On examination, she was bedridden with flexed position of both knees. Both knee joints had synovial effusion with marked tenderness. Other bones and joints were normal. Breast examination revealed a hard lump in the left upper quadrant, with a mobile axillary lymph node. Systemic examination revealed bilateral paraparesis without bladder or bowel involvement. There were no other neurological deficits. Investigations including complete blood count, serum biochemistry, electrolytes, calcium and phosphorus, antinuclear antibody, and rheumatoid factor were all normal. Urinalysis was normal. Synovial fluid microscopy was performed and cultures were negative. Skiagrams of the knees was normal.
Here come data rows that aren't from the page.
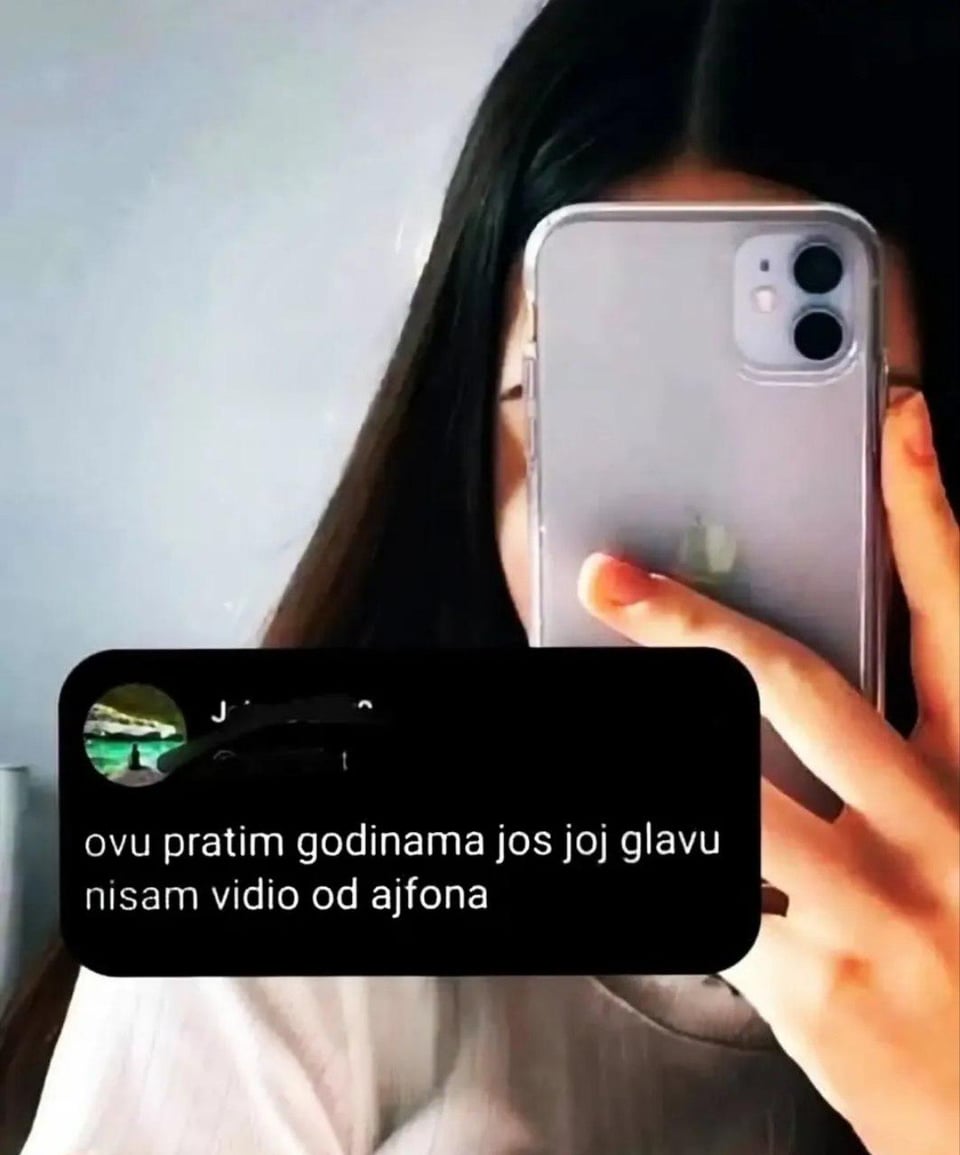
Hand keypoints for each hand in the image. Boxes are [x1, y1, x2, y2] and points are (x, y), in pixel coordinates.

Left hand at [577, 390, 959, 1154]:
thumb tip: (781, 681)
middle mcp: (937, 826)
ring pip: (727, 793)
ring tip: (576, 696)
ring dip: (641, 739)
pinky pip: (705, 899)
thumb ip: (913, 758)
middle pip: (801, 687)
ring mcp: (874, 906)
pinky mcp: (815, 983)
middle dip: (695, 622)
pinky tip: (604, 838)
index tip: (900, 421)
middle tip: (615, 579)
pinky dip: (652, 858)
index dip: (932, 512)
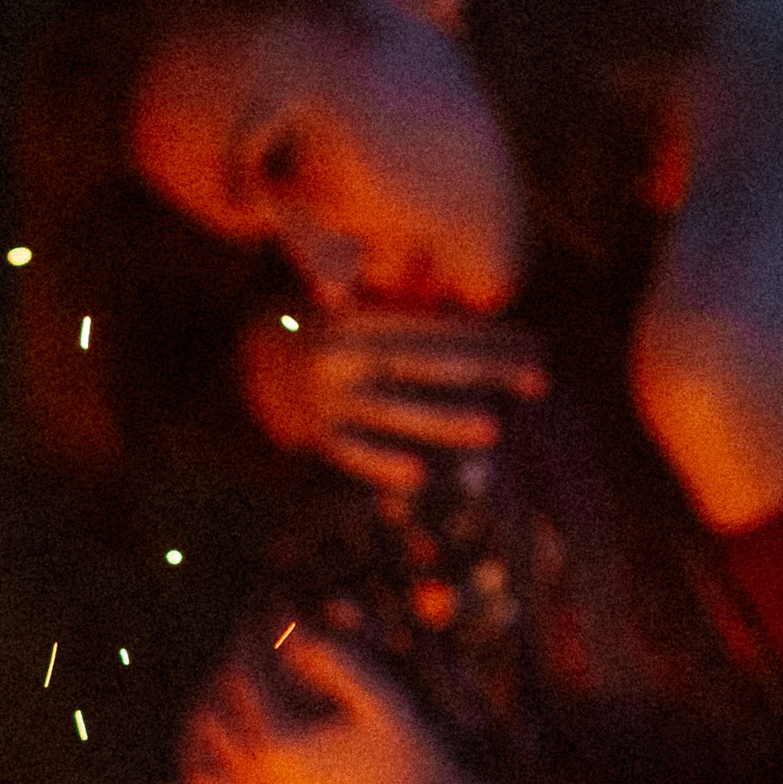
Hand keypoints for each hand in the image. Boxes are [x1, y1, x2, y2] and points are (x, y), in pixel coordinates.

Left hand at [156, 625, 524, 783]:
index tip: (255, 613)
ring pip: (202, 771)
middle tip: (239, 655)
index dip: (249, 637)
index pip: (245, 676)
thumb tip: (293, 630)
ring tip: (207, 707)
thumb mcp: (382, 698)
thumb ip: (335, 660)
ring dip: (197, 735)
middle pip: (215, 717)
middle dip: (224, 679)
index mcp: (281, 743)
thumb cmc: (418, 760)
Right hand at [237, 305, 546, 497]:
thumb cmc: (320, 330)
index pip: (437, 329)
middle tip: (539, 381)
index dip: (489, 338)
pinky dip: (379, 464)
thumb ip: (403, 311)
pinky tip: (416, 478)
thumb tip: (467, 314)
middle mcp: (345, 353)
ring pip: (394, 410)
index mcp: (363, 318)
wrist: (242, 358)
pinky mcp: (315, 434)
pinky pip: (351, 452)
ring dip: (443, 420)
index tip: (536, 347)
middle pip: (426, 364)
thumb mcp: (353, 305)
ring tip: (491, 428)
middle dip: (486, 371)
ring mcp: (330, 396)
The whole body Tc-99m MDP bone scan revealed metastases to the dorsolumbar spine, ribs, skull, and acetabulum.
A magnetic resonance scan revealed altered signal intensity of all vertebrae from T2 to L1 spines with cord indentation and collapse of T11 and T2 to T5, and the knee joints revealed altered marrow signal intensity involving a 21 centimeter long segment of the distal right femur, 22 centimeter long distal left femoral shaft, a 15 centimeter segment of proximal tibia shaft, and subarticular bones bilaterally, appearing heterogeneously hyperintense on STIR (Short T1 Inversion Recovery) [Figure 1] and T2W images, with sharply defined hypointense borders. A diagnosis of bone necrosis was favored over bone metastases due to absence of cortical breaks, periosteal reaction, or mass lesion, with presence of diffuse, medullary, serpigineous lesions without any uptake on bone scan. Bilateral knee joint effusion was seen. The patient was advised to undergo knee replacement surgery, but she opted for palliative care and expired two months back.
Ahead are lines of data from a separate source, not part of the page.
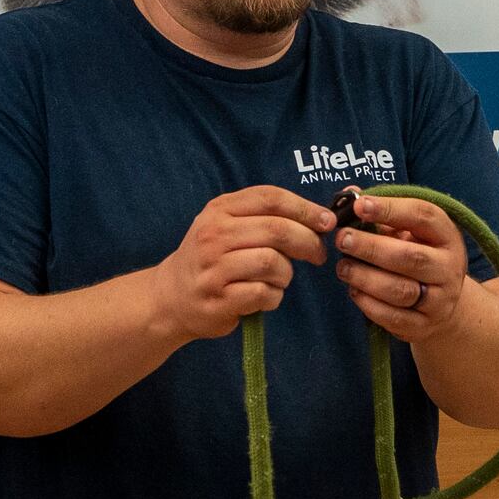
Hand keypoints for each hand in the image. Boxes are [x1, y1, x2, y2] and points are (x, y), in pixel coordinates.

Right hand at [151, 188, 336, 346]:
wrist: (171, 296)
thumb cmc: (211, 258)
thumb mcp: (226, 225)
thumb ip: (264, 217)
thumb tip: (319, 219)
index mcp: (219, 210)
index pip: (270, 198)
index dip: (305, 208)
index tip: (327, 221)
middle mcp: (213, 235)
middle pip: (277, 230)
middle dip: (308, 242)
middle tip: (318, 254)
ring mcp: (214, 268)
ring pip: (273, 263)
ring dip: (287, 273)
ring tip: (280, 278)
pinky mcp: (219, 299)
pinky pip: (264, 293)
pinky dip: (275, 296)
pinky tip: (266, 296)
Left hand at [332, 193, 468, 344]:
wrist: (444, 302)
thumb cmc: (418, 254)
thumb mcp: (410, 231)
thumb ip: (383, 213)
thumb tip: (349, 195)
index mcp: (447, 235)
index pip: (423, 216)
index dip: (390, 208)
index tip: (359, 205)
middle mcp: (449, 268)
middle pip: (410, 257)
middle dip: (371, 247)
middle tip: (342, 239)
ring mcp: (439, 300)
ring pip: (400, 290)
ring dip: (365, 278)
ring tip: (343, 267)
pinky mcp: (424, 326)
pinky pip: (393, 317)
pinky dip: (368, 304)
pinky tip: (353, 290)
Bisphosphonate-induced osteonecrosis of the jaw is a known complication of bisphosphonate treatment in patients with , multiple myeloma and bone metastases. It is seen more often with longer durations of treatment with zoledronic acid than with pamidronate.  Mandible and maxilla are commonly involved.  Avascular necrosis of the hip has been reported in patients with multiple myeloma receiving bisphosphonate treatment.  Osteonecrosis constitutes a spectrum of pathological and radiological changes, occurring within the bone as a result of ischemia. It may be idiopathic or secondary to a variety of clinical situations. There is an unexpected occurrence of necrotic bone in the oral cavity. In our case there was Magnetic Resonance Imaging (MRI) that documented bilateral symmetrical osteonecrosis of the long bones in both lower limbs. The temporal correlation, with exposure to six prior infusions of zoledronic acid and the lack of any other attributable cause, argue strongly in favor of zoledronic acid-induced osteonecrosis. This case highlights the fact that osteonecrosis induced by zoledronic acid can affect bones other than the mandible and maxillae, and relatively shorter durations of exposure to this drug can also lead to this serious complication.